We were taken by a small launch across the harbour towards the open sea where the ship, the SS Ettrick, a new P & O Troopship, was waiting about a mile off. After an unpleasant trip in a heavy swell and soaked by heavy rain, we climbed on board around 2.00am. We were quartered with the troops forward, and given a hammock and 2 blankets.
Sunday 23rd June
After a very welcome breakfast, and a shower and first shave since leaving Paris, the ship spent the day taking on board Polish officers and NGOs , some French officers and about 20 Belgian Air Force Officers. There were other ships, including the SS Arandora Star, also taking on more Polish troops.
Monday 24th June
We finally started our voyage home at 6pm with the SS Arandora Star (with over 1800 Polish troops and refugees on board) following us, and a destroyer just ahead, though the other warships had disappeared.

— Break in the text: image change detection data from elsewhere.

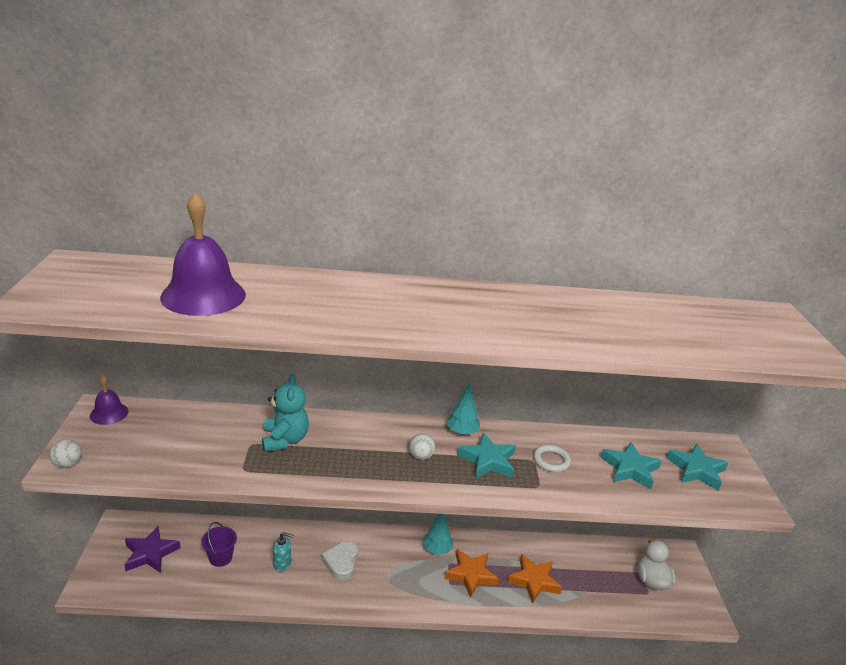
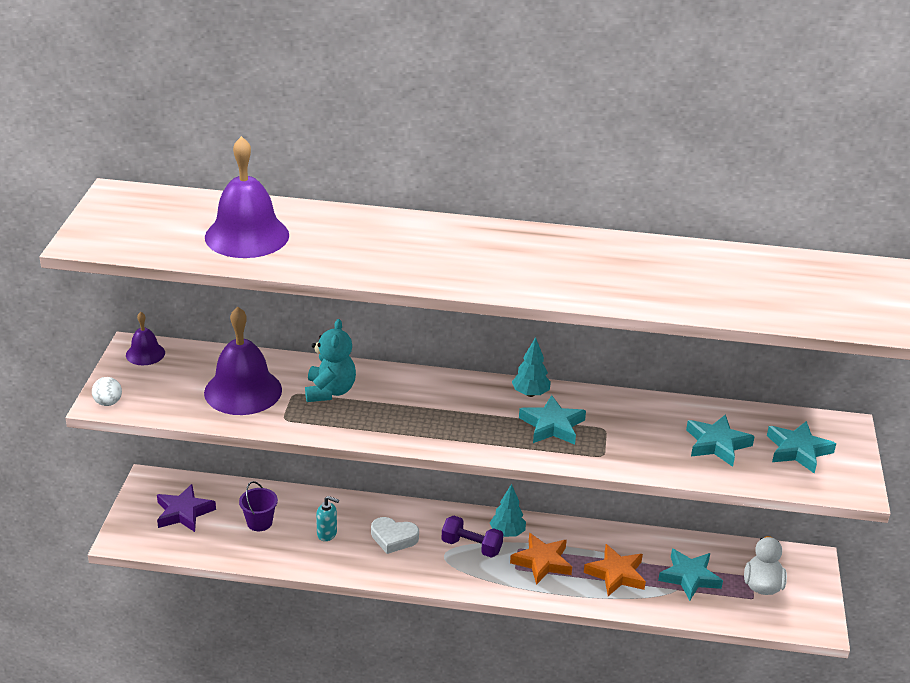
camera: 10 degrees right, 5 degrees up
(203, 444) = (243, 391): none -> purple bell
(341, 563) = (393, 538): white heart -> white heart turned 90 degrees counterclockwise
(409, 565) = (471, 546): none -> purple dumbbell
(421, 456) = (477, 417): white ball -> none
(551, 461) = (626, 430): white ring -> none
(593, 578) = (689, 577): none -> turquoise star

Over 2000 passengers were on board, including c 700 Polish Officers.
Tuesday 25th June
The 3 ships went north in calmer seas, we got our meals from the galley, washed up , and even managed to play some bridge.
Wednesay 26th June
We saw land shortly before noon, and our companion ships left us to proceed for the Bristol Channel, while we continued up the English Channel to arrive off Plymouth at 5.30pm, and dropped anchor about 8.00pm. Shortly after dark a launch came alongside and King Zog of Albania, his wife, and family , and several boxes said to contain his gold, were taken off.
Thursday 27th June
Most of the Polish officers and NCOs having been taken off previously, we left the SS Ettrick at 4.30pm, landed and went through Customs and Immigration after several hours waiting. We boarded a special train bound for Paddington at 12.45am, where we arrived on
Friday 28th June at 7.15am. Our voyage to Plymouth was at the government’s expense, but we had to pay our train fare to London.